_Soal yang diberikan_. Tuliskan ulang tanpa perubahan bagian cerita tabrak lari di bawah, dari "Kejadiannya nggak kayak" sampai "nggak ada habisnya.".

_Kutipan pilihan_.
Gw baru aja mengalami (almost) deadly experience: tabrak lari by mobil Yaris item. Selain sakit secara fisik, ternyata perasaan bingungnya lumayan bikin gw sempet bengong lamaaa banget. Mungkin ini yang namanya shock! Well I’m not pretty sure about that, but rasanya kaget, plain, blank, lemas, sesak, gemetar, geli, nyeri dan bingung yang tercampur baur.
Kejadiannya nggak kayak sinetron sih. Soalnya kalo di sinetron, yang nabrak pasti ganteng trus ntar endingnya si penabrak tadi bakal jadi pacar gw. Kepret, yang ada, abis gw sukses njungkel, si penabrak ya melakukan gerakan tancap gas alias kabur.
Dulu gw juga pernah mengalami kejadian nyaris mati, waktu masih jadi anak pesantren di jaman kuliah. Tapi, saat itu gw ngalaminnya nggak sendiri alias berdua sama mbak Otik, temen kosan gw. Waktu itu kami, kalo nggak salah, hampir ketiban truk fuso yang isinya full tanah merah galian.
Nah kan pas tuh! Kalaupun seandainya kami mati saat itu, orang-orang nggak perlu repot-repot ngubur lagi. Makanya, setelah tahu truknya normal alias nggak jadi jatuh ke arah kami, perut ini rasanya geliiiiiii banget, kayak naek jet coaster, sehingga malah memaksa kami untuk tertawa nggak ada habisnya.
Tapi saat dimana gw ditabrak si Yaris item itu, rasanya kok beda yah? Apa karena saat itu malam hari dan sedang hujan? Ah, I don’t know. I have noooo idea about that.

(Baris tersimpan)
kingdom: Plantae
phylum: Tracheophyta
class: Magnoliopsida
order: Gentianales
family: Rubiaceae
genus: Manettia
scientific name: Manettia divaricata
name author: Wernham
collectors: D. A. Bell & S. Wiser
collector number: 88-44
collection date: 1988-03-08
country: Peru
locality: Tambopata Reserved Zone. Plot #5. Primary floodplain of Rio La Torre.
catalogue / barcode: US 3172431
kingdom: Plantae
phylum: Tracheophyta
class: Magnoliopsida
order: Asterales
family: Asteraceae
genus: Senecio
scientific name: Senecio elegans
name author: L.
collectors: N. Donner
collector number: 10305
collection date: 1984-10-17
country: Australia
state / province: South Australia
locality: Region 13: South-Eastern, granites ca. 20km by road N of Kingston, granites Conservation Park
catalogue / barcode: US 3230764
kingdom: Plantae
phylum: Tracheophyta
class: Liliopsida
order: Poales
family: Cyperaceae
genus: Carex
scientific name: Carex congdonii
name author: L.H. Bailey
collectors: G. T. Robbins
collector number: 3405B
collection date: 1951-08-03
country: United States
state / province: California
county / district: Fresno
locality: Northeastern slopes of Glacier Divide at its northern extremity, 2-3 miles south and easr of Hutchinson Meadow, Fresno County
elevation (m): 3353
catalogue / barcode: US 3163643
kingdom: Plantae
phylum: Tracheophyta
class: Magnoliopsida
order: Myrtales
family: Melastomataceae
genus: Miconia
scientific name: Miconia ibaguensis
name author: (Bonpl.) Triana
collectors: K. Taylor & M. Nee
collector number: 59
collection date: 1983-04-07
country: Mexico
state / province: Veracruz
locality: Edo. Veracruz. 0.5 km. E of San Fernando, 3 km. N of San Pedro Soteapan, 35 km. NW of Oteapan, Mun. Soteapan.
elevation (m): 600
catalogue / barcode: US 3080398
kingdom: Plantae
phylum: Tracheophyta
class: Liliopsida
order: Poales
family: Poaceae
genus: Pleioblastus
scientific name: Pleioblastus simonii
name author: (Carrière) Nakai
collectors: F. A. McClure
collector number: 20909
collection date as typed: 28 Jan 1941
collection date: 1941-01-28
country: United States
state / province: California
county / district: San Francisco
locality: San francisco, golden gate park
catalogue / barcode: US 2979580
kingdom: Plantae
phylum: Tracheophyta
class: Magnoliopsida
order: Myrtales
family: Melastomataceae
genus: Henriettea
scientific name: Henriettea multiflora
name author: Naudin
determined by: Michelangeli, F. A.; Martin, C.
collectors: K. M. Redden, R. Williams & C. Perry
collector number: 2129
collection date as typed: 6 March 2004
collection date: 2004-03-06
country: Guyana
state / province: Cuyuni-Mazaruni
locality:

_Hasil tugas_.
Kejadiannya nggak kayak sinetron sih. Soalnya kalo di sinetron, yang nabrak pasti ganteng trus ntar endingnya si penabrak tadi bakal jadi pacar gw. Kepret, yang ada, abis gw sukses njungkel, si penabrak ya melakukan gerakan tancap gas alias kabur.
Dulu gw juga pernah mengalami kejadian nyaris mati, waktu masih jadi anak pesantren di jaman kuliah. Tapi, saat itu gw ngalaminnya nggak sendiri alias berdua sama mbak Otik, temen kosan gw. Waktu itu kami, kalo nggak salah, hampir ketiban truk fuso yang isinya full tanah merah galian.
Nah kan pas tuh! Kalaupun seandainya kami mati saat itu, orang-orang nggak perlu repot-repot ngubur lagi. Makanya, setelah tahu truknya normal alias nggak jadi jatuh ke arah kami, perut ini rasanya geliiiiiii banget, kayak naek jet coaster, sehingga malah memaksa kami untuk tertawa nggak ada habisnya.